▸ **WHAT YOU NEED TO DO**:
The reply should be the records repeated exactly, without any images.

▸ **INPUT RECORDS**:
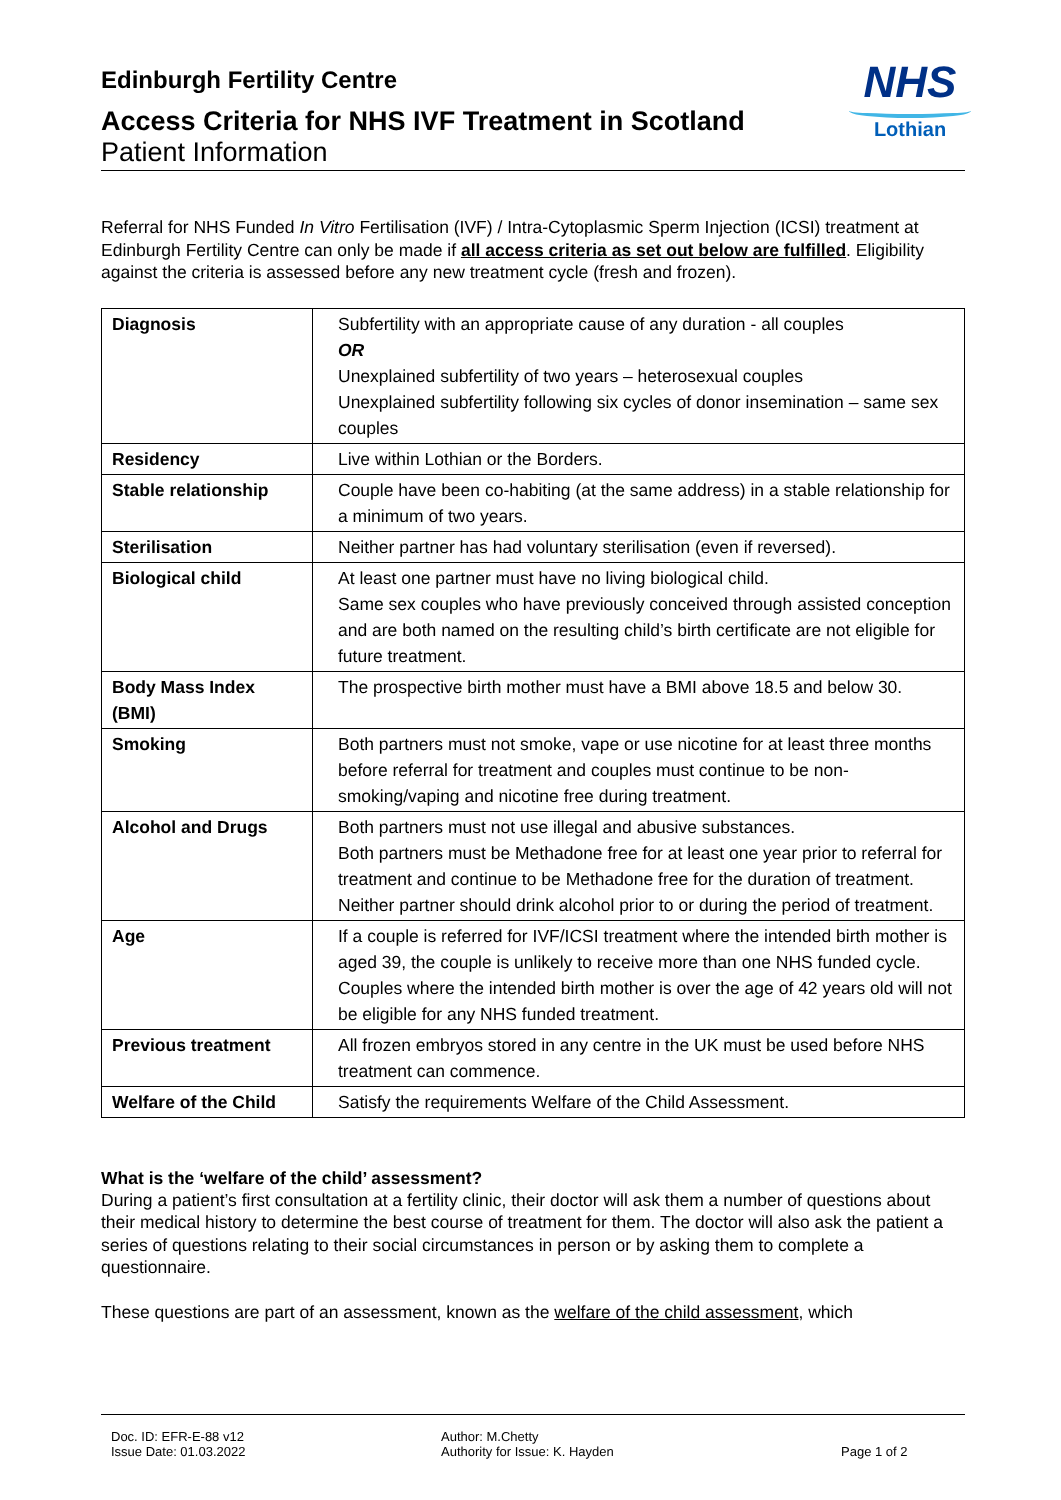Edinburgh Fertility Centre
Access Criteria for NHS IVF Treatment in Scotland
Patient Information
NHS
Lothian
Referral for NHS Funded In Vitro Fertilisation (IVF) / Intra-Cytoplasmic Sperm Injection (ICSI) treatment at Edinburgh Fertility Centre can only be made if all access criteria as set out below are fulfilled. Eligibility against the criteria is assessed before any new treatment cycle (fresh and frozen).
| Diagnosis | Subfertility with an appropriate cause of any duration - all couples OR Unexplained subfertility of two years – heterosexual couples Unexplained subfertility following six cycles of donor insemination – same sex couples |
| Residency | Live within Lothian or the Borders. |
| Stable relationship | Couple have been co-habiting (at the same address) in a stable relationship for a minimum of two years. |
| Sterilisation | Neither partner has had voluntary sterilisation (even if reversed). |
| Biological child | At least one partner must have no living biological child. Same sex couples who have previously conceived through assisted conception and are both named on the resulting child’s birth certificate are not eligible for future treatment. |
| Body Mass Index (BMI) | The prospective birth mother must have a BMI above 18.5 and below 30. |
| Smoking | Both partners must not smoke, vape or use nicotine for at least three months before referral for treatment and couples must continue to be non-smoking/vaping and nicotine free during treatment. |
| Alcohol and Drugs | Both partners must not use illegal and abusive substances. Both partners must be Methadone free for at least one year prior to referral for treatment and continue to be Methadone free for the duration of treatment. Neither partner should drink alcohol prior to or during the period of treatment. |
| Age | If a couple is referred for IVF/ICSI treatment where the intended birth mother is aged 39, the couple is unlikely to receive more than one NHS funded cycle. Couples where the intended birth mother is over the age of 42 years old will not be eligible for any NHS funded treatment. |
| Previous treatment | All frozen embryos stored in any centre in the UK must be used before NHS treatment can commence. |
| Welfare of the Child | Satisfy the requirements Welfare of the Child Assessment. |
What is the ‘welfare of the child’ assessment?
During a patient’s first consultation at a fertility clinic, their doctor will ask them a number of questions about their medical history to determine the best course of treatment for them. The doctor will also ask the patient a series of questions relating to their social circumstances in person or by asking them to complete a questionnaire.
These questions are part of an assessment, known as the welfare of the child assessment, which
Doc. ID: EFR-E-88 v12
Issue Date: 01.03.2022
Author: M.Chetty
Authority for Issue: K. Hayden
Page 1 of 2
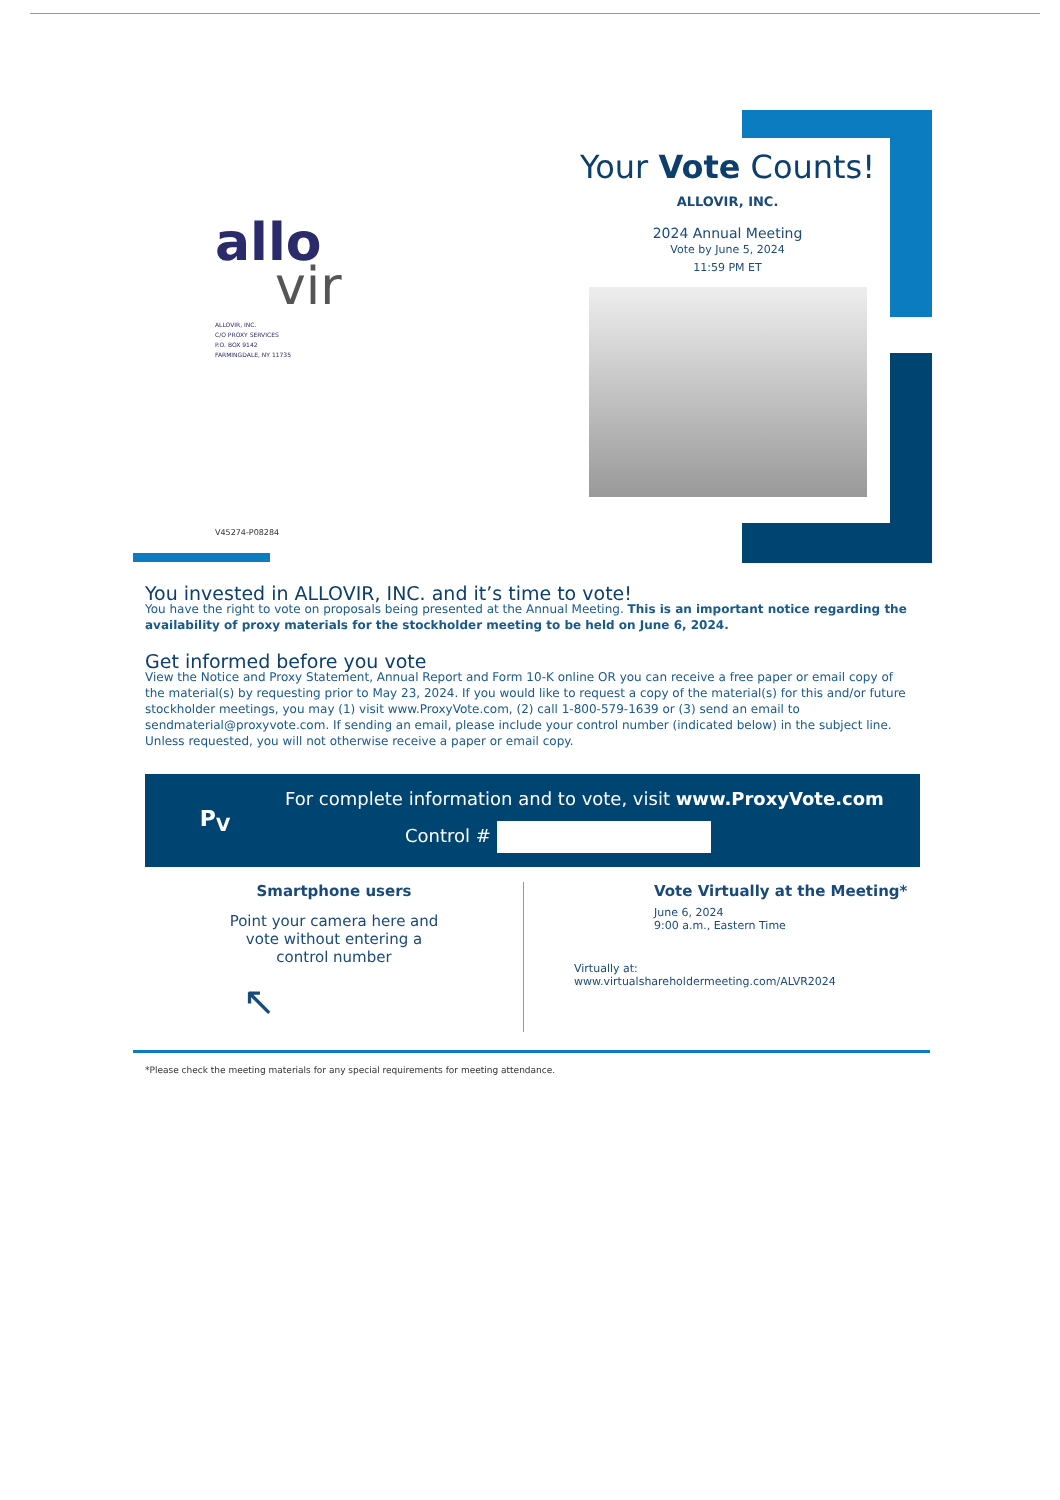allo
vir
ALLOVIR, INC.
C/O PROXY SERVICES
P.O. BOX 9142
FARMINGDALE, NY 11735
V45274-P08284
Your Vote Counts!
ALLOVIR, INC.
2024 Annual Meeting
Vote by June 5, 2024
11:59 PM ET
You invested in ALLOVIR, INC. and it’s time to vote!
You have the right to vote on proposals being presented at the Annual Meeting. This is an important notice regarding the availability of proxy materials for the stockholder meeting to be held on June 6, 2024.
Get informed before you vote
View the Notice and Proxy Statement, Annual Report and Form 10-K online OR you can receive a free paper or email copy of the material(s) by requesting prior to May 23, 2024. If you would like to request a copy of the material(s) for this and/or future stockholder meetings, you may (1) visit www.ProxyVote.com, (2) call 1-800-579-1639 or (3) send an email to sendmaterial@proxyvote.com. If sending an email, please include your control number (indicated below) in the subject line. Unless requested, you will not otherwise receive a paper or email copy.
P<sub>V</sub>
For complete information and to vote, visit www.ProxyVote.com
Control #
Smartphone users
Point your camera here and
vote without entering a
control number
↖
Vote Virtually at the Meeting*
June 6, 2024
9:00 a.m., Eastern Time
Virtually at:
www.virtualshareholdermeeting.com/ALVR2024
*Please check the meeting materials for any special requirements for meeting attendance.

▸ **OUTPUT OF THE EXERCISE**:
Edinburgh Fertility Centre
Access Criteria for NHS IVF Treatment in Scotland
Patient Information
NHS
Lothian
Referral for NHS Funded In Vitro Fertilisation (IVF) / Intra-Cytoplasmic Sperm Injection (ICSI) treatment at Edinburgh Fertility Centre can only be made if all access criteria as set out below are fulfilled. Eligibility against the criteria is assessed before any new treatment cycle (fresh and frozen).
| Diagnosis | Subfertility with an appropriate cause of any duration - all couples OR Unexplained subfertility of two years – heterosexual couples Unexplained subfertility following six cycles of donor insemination – same sex couples |
| Residency | Live within Lothian or the Borders. |
| Stable relationship | Couple have been co-habiting (at the same address) in a stable relationship for a minimum of two years. |
| Sterilisation | Neither partner has had voluntary sterilisation (even if reversed). |
| Biological child | At least one partner must have no living biological child. Same sex couples who have previously conceived through assisted conception and are both named on the resulting child’s birth certificate are not eligible for future treatment. |
| Body Mass Index (BMI) | The prospective birth mother must have a BMI above 18.5 and below 30. |
| Smoking | Both partners must not smoke, vape or use nicotine for at least three months before referral for treatment and couples must continue to be non-smoking/vaping and nicotine free during treatment. |
| Alcohol and Drugs | Both partners must not use illegal and abusive substances. Both partners must be Methadone free for at least one year prior to referral for treatment and continue to be Methadone free for the duration of treatment. Neither partner should drink alcohol prior to or during the period of treatment. |
| Age | If a couple is referred for IVF/ICSI treatment where the intended birth mother is aged 39, the couple is unlikely to receive more than one NHS funded cycle. Couples where the intended birth mother is over the age of 42 years old will not be eligible for any NHS funded treatment. |
| Previous treatment | All frozen embryos stored in any centre in the UK must be used before NHS treatment can commence. |
| Welfare of the Child | Satisfy the requirements Welfare of the Child Assessment. |
What is the ‘welfare of the child’ assessment?
During a patient’s first consultation at a fertility clinic, their doctor will ask them a number of questions about their medical history to determine the best course of treatment for them. The doctor will also ask the patient a series of questions relating to their social circumstances in person or by asking them to complete a questionnaire.
These questions are part of an assessment, known as the welfare of the child assessment, which
Doc. ID: EFR-E-88 v12
Issue Date: 01.03.2022
Author: M.Chetty
Authority for Issue: K. Hayden
Page 1 of 2
allo
vir
ALLOVIR, INC.
C/O PROXY SERVICES
P.O. BOX 9142
FARMINGDALE, NY 11735
V45274-P08284
Your Vote Counts!
ALLOVIR, INC.
2024 Annual Meeting
Vote by June 5, 2024
11:59 PM ET
You invested in ALLOVIR, INC. and it’s time to vote!
You have the right to vote on proposals being presented at the Annual Meeting. This is an important notice regarding the availability of proxy materials for the stockholder meeting to be held on June 6, 2024.
Get informed before you vote
View the Notice and Proxy Statement, Annual Report and Form 10-K online OR you can receive a free paper or email copy of the material(s) by requesting prior to May 23, 2024. If you would like to request a copy of the material(s) for this and/or future stockholder meetings, you may (1) visit www.ProxyVote.com, (2) call 1-800-579-1639 or (3) send an email to sendmaterial@proxyvote.com. If sending an email, please include your control number (indicated below) in the subject line. Unless requested, you will not otherwise receive a paper or email copy.
P<sub>V</sub>
For complete information and to vote, visit www.ProxyVote.com
Control #
Smartphone users
Point your camera here and
vote without entering a
control number
↖
Vote Virtually at the Meeting*
June 6, 2024
9:00 a.m., Eastern Time
Virtually at:
www.virtualshareholdermeeting.com/ALVR2024
*Please check the meeting materials for any special requirements for meeting attendance.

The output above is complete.